**EXERCISE:**
Lines with the word "pixels" in them must be copied from the records below.

**RECORDS FOR THE EXERCISE:**
━━━━━━

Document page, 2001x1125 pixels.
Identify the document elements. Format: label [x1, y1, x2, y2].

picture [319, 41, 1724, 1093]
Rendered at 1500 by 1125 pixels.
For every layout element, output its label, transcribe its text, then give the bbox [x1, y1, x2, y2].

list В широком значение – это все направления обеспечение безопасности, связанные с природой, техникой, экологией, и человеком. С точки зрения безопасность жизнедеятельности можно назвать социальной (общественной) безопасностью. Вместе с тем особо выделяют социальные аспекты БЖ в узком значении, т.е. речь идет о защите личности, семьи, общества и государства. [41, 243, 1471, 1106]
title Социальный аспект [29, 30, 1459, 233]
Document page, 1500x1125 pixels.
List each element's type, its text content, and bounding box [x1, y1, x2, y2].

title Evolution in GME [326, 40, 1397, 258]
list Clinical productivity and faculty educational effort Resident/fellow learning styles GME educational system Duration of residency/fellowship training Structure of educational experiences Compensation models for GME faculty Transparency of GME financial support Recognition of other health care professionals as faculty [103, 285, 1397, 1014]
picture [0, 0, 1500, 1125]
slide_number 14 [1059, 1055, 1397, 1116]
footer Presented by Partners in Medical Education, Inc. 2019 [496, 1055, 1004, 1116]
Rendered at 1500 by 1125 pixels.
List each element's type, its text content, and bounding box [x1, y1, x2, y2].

━━━━━━

**REPLY:**
Document page, 2001x1125 pixels.
Rendered at 1500 by 1125 pixels.
Document page, 1500x1125 pixels.
Rendered at 1500 by 1125 pixels.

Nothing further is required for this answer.